ASSIGNED TASK
Can you return the text lines of every row below word for word, leaving the pictures out?

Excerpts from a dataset
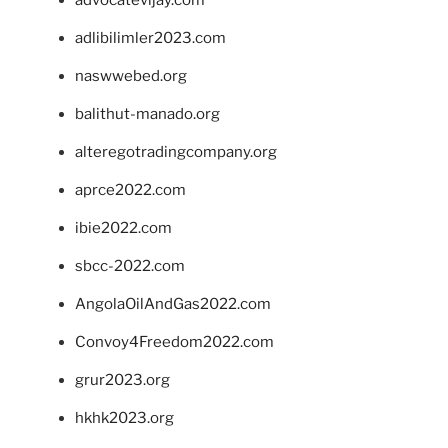
advocatevijay.com
adlibilimler2023.com
naswwebed.org
balithut-manado.org
alteregotradingcompany.org
aprce2022.com
ibie2022.com
sbcc-2022.com
AngolaOilAndGas2022.com
Convoy4Freedom2022.com
grur2023.org
hkhk2023.org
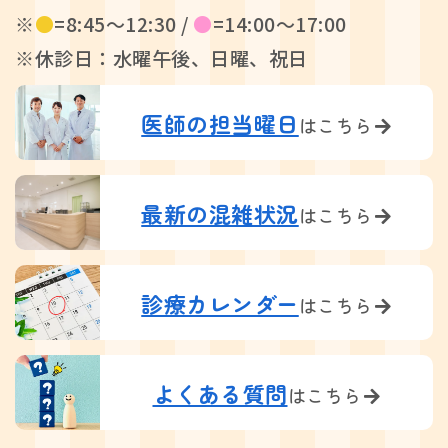
※
●
=8:45〜12:30 /
●
=14:00〜17:00
※休診日：水曜午後、日曜、祝日
医師の担当曜日
はこちら
最新の混雑状況
はこちら
診療カレンダー
はこちら
よくある質問
はこちら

RESULT
advocatevijay.com
adlibilimler2023.com
naswwebed.org
balithut-manado.org
alteregotradingcompany.org
aprce2022.com
ibie2022.com
sbcc-2022.com
AngolaOilAndGas2022.com
Convoy4Freedom2022.com
grur2023.org
hkhk2023.org
※
●
=8:45〜12:30 /
●
=14:00〜17:00
※休診日：水曜午後、日曜、祝日
医師の担当曜日
はこちら
最新の混雑状況
はこちら
診療カレンダー
はこちら
よくある質問
はこちら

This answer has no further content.